Barclay's Daily Bible Studies, “The Fate of the Unprepared”

We are experiencing the deadly pandemic of COVID-19 coronavirus. As health experts and other public officials beg people to take responsibility and love others by practicing the rules, regulations, and recommendations of social distancing and sheltering-in-place, we still see those who ignore those important instructions. Not only do they endanger themselves and their loved ones, but also they endanger all other human beings through their reckless, uncaring behavior.

These people use any excuse to fulfill selfish desires while putting the public at risk. Although some are simply ignorant, perhaps incapable of understanding, most feel entitled. Researcher Emily Zitek, an assistant professor with the Cornell University School of Industrial and Labor Relations, says …

Entitled folks are motivated by a powerful sense of indignation. They don't think it's fair for other people to tell them what to do. Instructions are essentially an unfair imposition. They want to do their own thing. They feel like they deserve good things and special treatment."

(Dennis Thompson. “Why the 'Entitled' Think Rules
Don't Apply to Them.” Web MD.)

Penalties or punishments do nothing to improve the conduct of entitled persons – those who believe they deserve the best regardless of their performance or effort. Is is evident the government must make every effort to make entitled people behave in a manner that protects us all.
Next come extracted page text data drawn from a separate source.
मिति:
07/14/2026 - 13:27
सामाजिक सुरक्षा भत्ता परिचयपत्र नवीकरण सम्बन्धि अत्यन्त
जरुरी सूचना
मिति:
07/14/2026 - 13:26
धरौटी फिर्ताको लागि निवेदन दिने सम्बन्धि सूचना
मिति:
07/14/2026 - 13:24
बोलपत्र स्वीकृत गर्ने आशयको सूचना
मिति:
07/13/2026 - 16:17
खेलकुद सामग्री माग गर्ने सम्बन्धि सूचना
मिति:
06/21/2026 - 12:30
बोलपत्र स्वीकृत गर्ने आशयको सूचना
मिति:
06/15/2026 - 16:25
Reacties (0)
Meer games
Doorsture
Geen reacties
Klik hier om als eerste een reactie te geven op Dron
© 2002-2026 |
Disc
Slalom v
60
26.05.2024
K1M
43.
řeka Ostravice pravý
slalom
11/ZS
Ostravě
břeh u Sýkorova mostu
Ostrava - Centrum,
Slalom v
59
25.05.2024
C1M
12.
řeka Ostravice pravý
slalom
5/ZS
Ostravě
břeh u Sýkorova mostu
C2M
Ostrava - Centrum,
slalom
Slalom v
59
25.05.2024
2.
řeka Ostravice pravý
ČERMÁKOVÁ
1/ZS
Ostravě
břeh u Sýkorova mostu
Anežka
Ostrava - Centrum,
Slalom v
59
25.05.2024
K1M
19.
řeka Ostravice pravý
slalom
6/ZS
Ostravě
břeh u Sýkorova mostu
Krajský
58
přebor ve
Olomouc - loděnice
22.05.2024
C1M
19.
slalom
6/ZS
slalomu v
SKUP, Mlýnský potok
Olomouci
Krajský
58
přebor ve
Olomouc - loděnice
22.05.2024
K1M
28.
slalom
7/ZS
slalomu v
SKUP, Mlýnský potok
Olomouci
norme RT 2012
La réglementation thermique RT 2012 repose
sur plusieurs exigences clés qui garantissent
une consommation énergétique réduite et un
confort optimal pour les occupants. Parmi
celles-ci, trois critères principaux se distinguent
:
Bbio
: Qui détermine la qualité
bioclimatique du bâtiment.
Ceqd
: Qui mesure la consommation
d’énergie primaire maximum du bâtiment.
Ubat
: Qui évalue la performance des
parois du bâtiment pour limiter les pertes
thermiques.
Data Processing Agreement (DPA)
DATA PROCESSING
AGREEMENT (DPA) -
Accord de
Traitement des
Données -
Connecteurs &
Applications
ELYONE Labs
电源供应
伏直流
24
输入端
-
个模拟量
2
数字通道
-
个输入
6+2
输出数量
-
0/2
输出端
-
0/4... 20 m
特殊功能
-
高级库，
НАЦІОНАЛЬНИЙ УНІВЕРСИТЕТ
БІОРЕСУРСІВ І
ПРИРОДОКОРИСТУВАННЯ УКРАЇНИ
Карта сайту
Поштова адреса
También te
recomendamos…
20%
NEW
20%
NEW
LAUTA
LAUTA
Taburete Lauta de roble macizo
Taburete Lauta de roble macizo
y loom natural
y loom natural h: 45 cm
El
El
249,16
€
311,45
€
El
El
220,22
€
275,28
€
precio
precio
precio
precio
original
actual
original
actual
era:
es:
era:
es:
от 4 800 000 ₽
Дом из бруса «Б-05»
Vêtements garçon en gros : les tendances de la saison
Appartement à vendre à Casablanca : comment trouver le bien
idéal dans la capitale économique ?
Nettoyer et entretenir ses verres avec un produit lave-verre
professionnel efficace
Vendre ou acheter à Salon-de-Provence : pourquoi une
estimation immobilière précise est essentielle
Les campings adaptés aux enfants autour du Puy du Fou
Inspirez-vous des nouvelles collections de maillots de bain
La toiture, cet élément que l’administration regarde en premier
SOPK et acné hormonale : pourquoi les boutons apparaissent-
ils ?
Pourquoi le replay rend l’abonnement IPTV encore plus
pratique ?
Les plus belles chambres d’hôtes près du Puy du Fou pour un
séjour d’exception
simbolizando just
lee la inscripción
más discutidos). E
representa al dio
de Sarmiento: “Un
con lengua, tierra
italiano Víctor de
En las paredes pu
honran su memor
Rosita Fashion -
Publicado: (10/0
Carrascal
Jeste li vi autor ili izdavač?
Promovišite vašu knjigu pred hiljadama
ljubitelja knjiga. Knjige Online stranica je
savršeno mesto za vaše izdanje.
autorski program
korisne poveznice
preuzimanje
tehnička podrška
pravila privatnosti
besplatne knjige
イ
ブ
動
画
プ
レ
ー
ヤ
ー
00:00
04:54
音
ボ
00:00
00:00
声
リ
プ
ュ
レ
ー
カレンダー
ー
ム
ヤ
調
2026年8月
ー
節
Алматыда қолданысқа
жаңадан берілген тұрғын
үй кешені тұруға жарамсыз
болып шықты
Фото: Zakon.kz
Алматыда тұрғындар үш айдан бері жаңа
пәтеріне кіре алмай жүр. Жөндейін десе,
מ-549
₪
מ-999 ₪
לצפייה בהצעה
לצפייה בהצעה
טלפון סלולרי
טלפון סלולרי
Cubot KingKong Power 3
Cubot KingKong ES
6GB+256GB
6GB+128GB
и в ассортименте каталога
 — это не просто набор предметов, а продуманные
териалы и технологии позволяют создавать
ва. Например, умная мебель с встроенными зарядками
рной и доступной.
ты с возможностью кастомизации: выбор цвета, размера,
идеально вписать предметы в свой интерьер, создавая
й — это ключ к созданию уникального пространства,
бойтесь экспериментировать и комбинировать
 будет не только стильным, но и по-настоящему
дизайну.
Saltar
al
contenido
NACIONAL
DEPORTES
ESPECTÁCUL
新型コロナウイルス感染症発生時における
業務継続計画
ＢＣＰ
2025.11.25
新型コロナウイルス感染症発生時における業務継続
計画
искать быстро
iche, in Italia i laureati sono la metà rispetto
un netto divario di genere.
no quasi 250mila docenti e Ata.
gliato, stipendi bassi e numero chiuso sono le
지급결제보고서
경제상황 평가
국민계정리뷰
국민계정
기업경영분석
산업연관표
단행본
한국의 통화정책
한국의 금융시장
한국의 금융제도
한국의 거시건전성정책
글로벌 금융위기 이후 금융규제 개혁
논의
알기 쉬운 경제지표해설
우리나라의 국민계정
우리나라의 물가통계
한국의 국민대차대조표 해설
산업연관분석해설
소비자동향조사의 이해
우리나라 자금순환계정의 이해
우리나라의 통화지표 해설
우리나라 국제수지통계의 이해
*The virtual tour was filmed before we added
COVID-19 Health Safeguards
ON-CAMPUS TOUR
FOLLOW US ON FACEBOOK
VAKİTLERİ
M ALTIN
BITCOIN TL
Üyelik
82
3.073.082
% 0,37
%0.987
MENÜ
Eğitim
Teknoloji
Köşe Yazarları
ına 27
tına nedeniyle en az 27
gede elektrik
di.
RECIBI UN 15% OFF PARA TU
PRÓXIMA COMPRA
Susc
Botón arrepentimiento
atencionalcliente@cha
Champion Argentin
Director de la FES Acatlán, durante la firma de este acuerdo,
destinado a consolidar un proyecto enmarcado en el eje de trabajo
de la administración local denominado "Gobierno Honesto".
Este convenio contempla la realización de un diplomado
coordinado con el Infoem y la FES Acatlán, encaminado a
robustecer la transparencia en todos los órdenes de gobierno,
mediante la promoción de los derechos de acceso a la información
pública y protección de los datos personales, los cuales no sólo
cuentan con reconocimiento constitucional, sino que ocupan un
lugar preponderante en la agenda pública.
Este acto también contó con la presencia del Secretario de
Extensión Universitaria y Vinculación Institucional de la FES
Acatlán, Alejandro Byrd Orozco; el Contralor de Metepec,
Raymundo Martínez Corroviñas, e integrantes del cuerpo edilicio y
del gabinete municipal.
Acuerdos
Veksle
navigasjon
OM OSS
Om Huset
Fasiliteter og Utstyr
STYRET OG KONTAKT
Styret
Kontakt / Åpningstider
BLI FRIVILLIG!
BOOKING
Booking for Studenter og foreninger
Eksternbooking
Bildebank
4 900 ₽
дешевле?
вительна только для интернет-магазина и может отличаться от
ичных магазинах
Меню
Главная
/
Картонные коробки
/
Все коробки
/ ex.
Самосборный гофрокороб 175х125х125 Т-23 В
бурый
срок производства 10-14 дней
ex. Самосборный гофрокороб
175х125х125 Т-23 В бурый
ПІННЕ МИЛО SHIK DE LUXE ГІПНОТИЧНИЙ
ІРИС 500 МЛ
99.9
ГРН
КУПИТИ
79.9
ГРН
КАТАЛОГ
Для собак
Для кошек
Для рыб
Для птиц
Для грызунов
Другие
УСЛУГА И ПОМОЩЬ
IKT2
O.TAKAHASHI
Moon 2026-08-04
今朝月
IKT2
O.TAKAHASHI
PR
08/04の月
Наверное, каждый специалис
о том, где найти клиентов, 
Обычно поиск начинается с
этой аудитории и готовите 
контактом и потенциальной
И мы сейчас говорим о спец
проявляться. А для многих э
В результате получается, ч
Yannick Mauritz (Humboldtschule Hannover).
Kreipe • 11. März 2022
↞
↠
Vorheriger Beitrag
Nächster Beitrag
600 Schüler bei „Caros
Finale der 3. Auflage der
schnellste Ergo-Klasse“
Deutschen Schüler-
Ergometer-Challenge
In the context of this post, someone must make people “love” others.

No doubt, the times are trying on us all. We are required to make sacrifices and pledge to adhere to significant changes while maintaining a long-term, steadfast devotion to principles that save lives. Nikki Giovanni reminds us of that important “unless” about love. We tend to take special care of intimate relationships. Yet, being attentive to others at a greater distance who are desperately in need may seem to be a tremendous hardship … evidently a privation many are unwilling to take.

In her verse, Giovanni acknowledges the hardship of being particularly attentive to all people. We should do this in accordance to their needs. We should do it with great selflessness. And, we should do it in the spirit of a loving God. Even in a global and national perspective “Love is You and Me.”